One Bourbon, One Scotch and One Appraisal. . . It’s Time to Inspect the Property Tax Rolls!
Not that Louisiana property tax issues will make one want to imbibe, but it is that time of the year when the assessment rolls are open for review in Louisiana. The open book dates are currently published on the website of the Louisiana Tax Commission. Most of the rolls will be open the last two weeks in August for review and inspection. Check with the individual assessor to determine if the in-person visits are permitted. The open roll period offers a great opportunity for taxpayers to meet with the Assessor and their staffs to discuss the assessed value of any property located within that parish. Importantly, the open roll period offers taxpayers the opportunity to provide data to the Assessor regarding the fair market value of property and the taxpayer’s opinion of value. Importantly, best practices dictate that any data or evidence that a taxpayer has regarding obsolescence related to its property be provided to the Assessor during the open roll period. This will become even more important starting in 2022 when Act 343 of the 2021 Regular Session becomes effective (more on that in an upcoming post).
If after meeting with the Assessor, and providing additional data regarding fair market value and obsolescence the taxpayer still is not satisfied with the assessed value, there is no reason to cry in your beer, as the Assessor’s value can be appealed to the local Board of Review. The appropriate appeal form is on the Louisiana Tax Commission’s website, Form 3101, and must be submitted to the Board of Review no later than seven (7) prior to the public hearing set by the Board of Review. See La. R.S. 47:1992. Luckily, the hearing dates are also mostly available on the Tax Commission’s website. It is important to note that usually the Parish Policy Jury or other parish wide body acts the Board of Review in reviewing appeals of property tax assessments. As such, ensure that your appeal documents are submitted to the Police Jury’s office and not just to the Assessor or Sheriff. The Board of Review can increase or decrease an assessment.
If the taxpayer disputes the Board of Review’s decision, an appeal maybe filed with the Louisiana Tax Commission by submitting Appeal Form 3103A within ten (10) business days after receipt of the certified mailing of the Board of Review’s written determination.
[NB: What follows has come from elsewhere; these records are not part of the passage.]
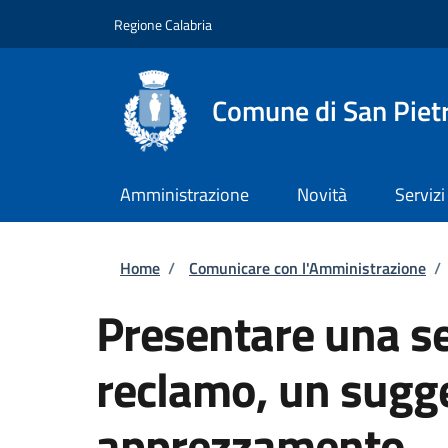
Salta al contenuto principale
Skip to footer content
Regione Calabria
Comune di San Piet
Amministrazione
Novità
Servizi
Briciole di pane
Home
/
Comunicare con l'Amministrazione
/
Presentare una s
reclamo, un sugg
apprezzamento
Although beyond the scope of this post, it is important to keep in mind that the Tax Commission is where a taxpayer will put on additional evidence and testimony (including appraisers and other experts) in support of its opinion of fair market value for the property at issue.
If you follow best practices, and provide your Assessor with the data to support your opinion of fair market value, you will hopefully get the assessed value you seek and be “bad to the bone”!